[Image comparison data]
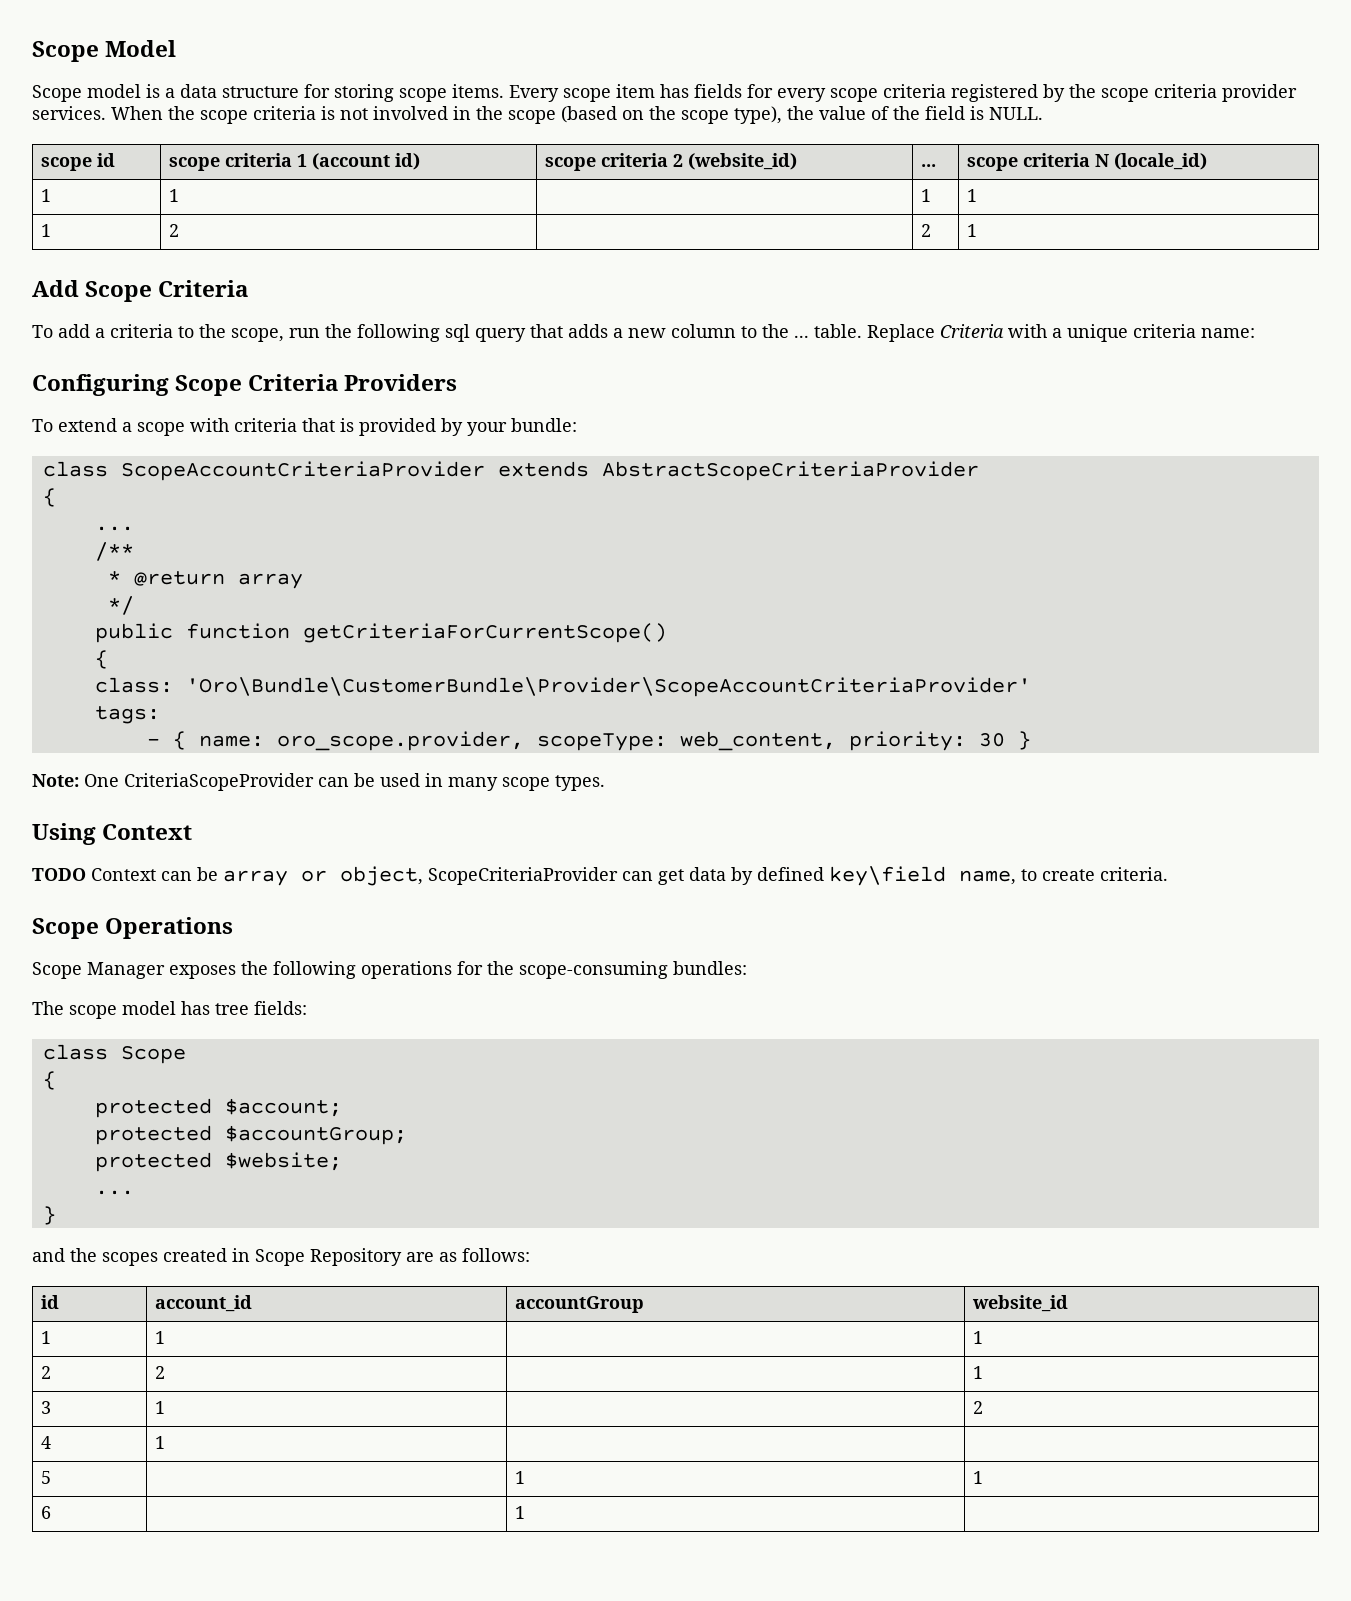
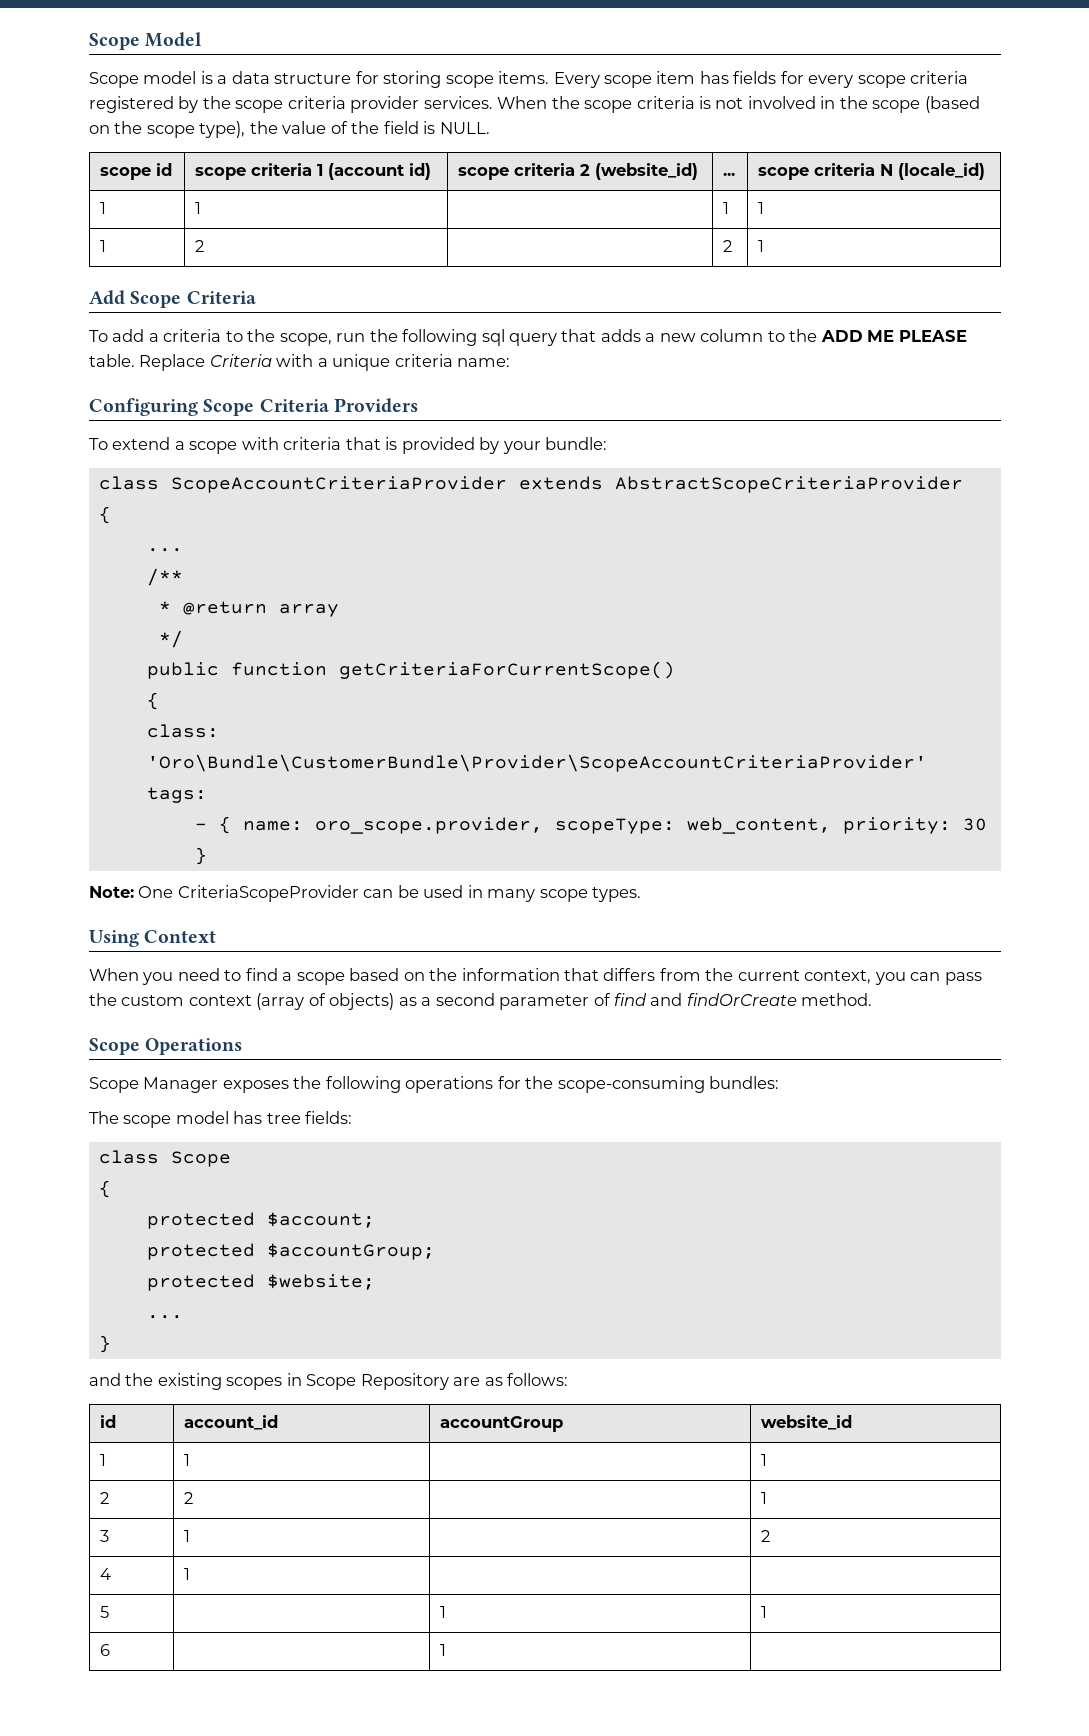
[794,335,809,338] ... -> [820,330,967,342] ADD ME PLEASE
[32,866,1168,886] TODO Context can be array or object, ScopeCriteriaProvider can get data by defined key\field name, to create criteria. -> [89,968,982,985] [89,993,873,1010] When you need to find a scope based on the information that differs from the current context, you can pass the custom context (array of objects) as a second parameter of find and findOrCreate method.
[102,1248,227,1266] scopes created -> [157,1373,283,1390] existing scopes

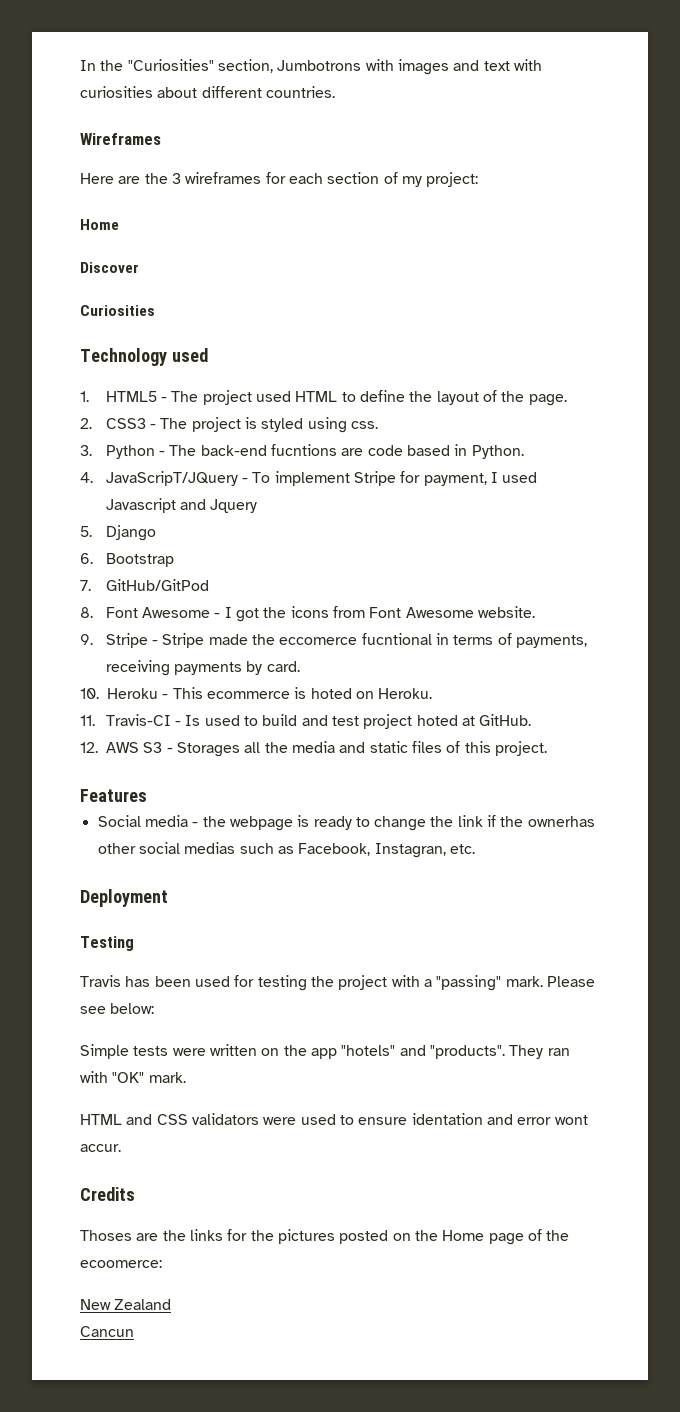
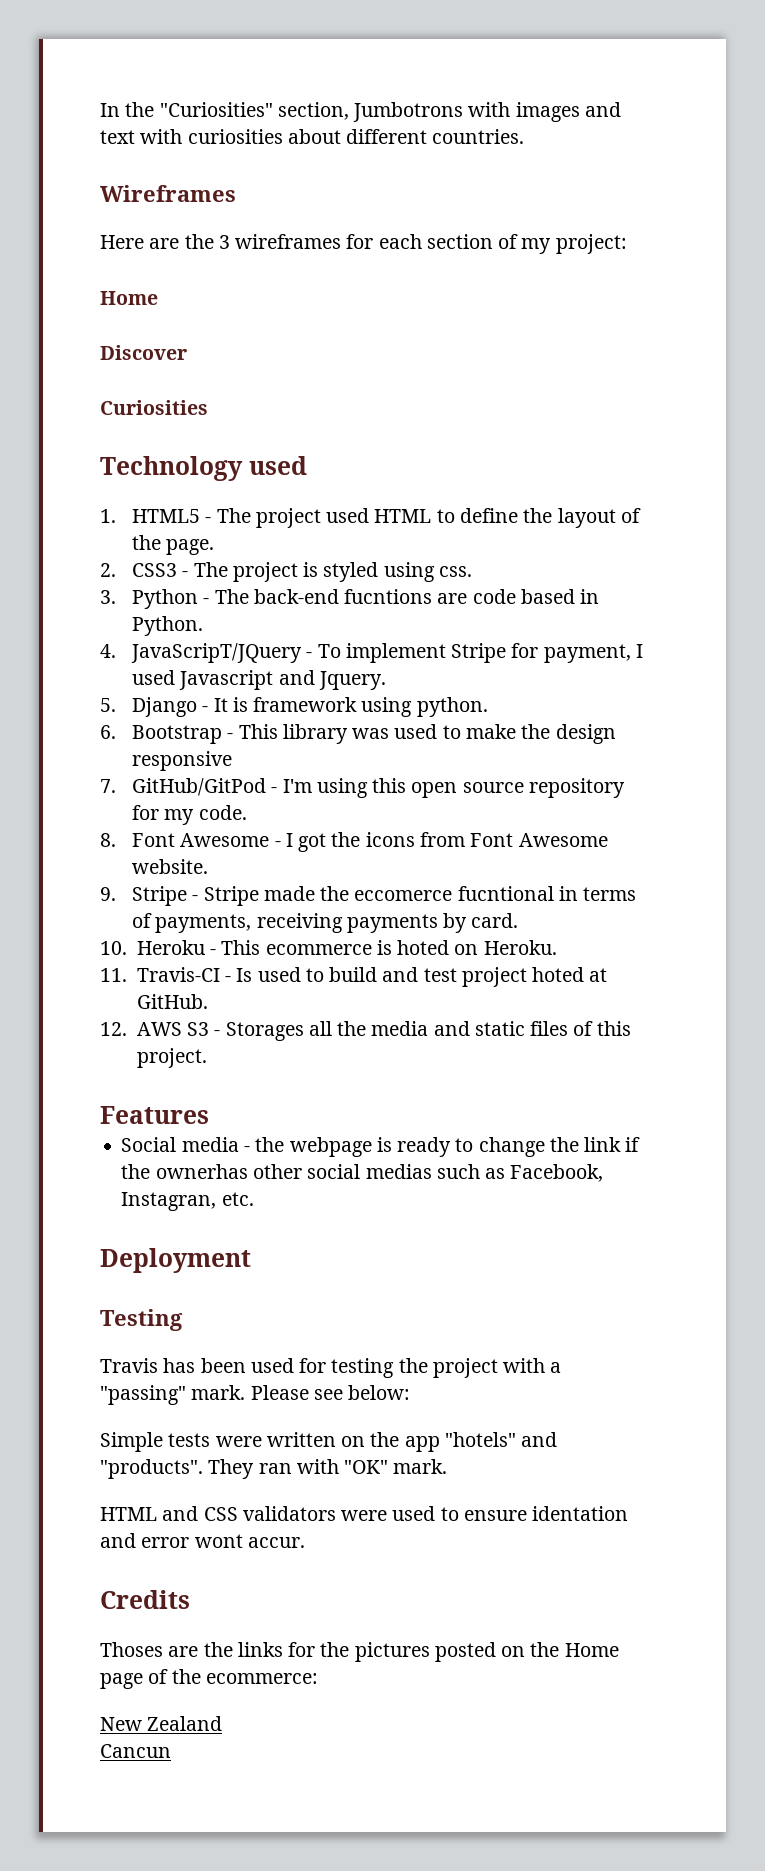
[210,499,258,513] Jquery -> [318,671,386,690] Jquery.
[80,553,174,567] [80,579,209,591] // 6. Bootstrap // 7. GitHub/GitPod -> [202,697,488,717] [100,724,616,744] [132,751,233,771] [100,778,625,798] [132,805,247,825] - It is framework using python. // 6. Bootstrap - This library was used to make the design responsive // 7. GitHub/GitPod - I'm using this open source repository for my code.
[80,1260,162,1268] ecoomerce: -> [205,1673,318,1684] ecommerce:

> What the task requires
Please repeat the records above exactly, leaving every picture out.

> Answer below
[794,335,809,338] ... -> [820,330,967,342] ADD ME PLEASE
[32,866,1168,886] TODO Context can be array or object, ScopeCriteriaProvider can get data by defined key\field name, to create criteria. -> [89,968,982,985] [89,993,873,1010] When you need to find a scope based on the information that differs from the current context, you can pass the custom context (array of objects) as a second parameter of find and findOrCreate method.
[102,1248,227,1266] scopes created -> [157,1373,283,1390] existing scopes

[210,499,258,513] Jquery -> [318,671,386,690] Jquery.
[80,553,174,567] [80,579,209,591] // 6. Bootstrap // 7. GitHub/GitPod -> [202,697,488,717] [100,724,616,744] [132,751,233,771] [100,778,625,798] [132,805,247,825] - It is framework using python. // 6. Bootstrap - This library was used to make the design responsive // 7. GitHub/GitPod - I'm using this open source repository for my code.
[80,1260,162,1268] ecoomerce: -> [205,1673,318,1684] ecommerce:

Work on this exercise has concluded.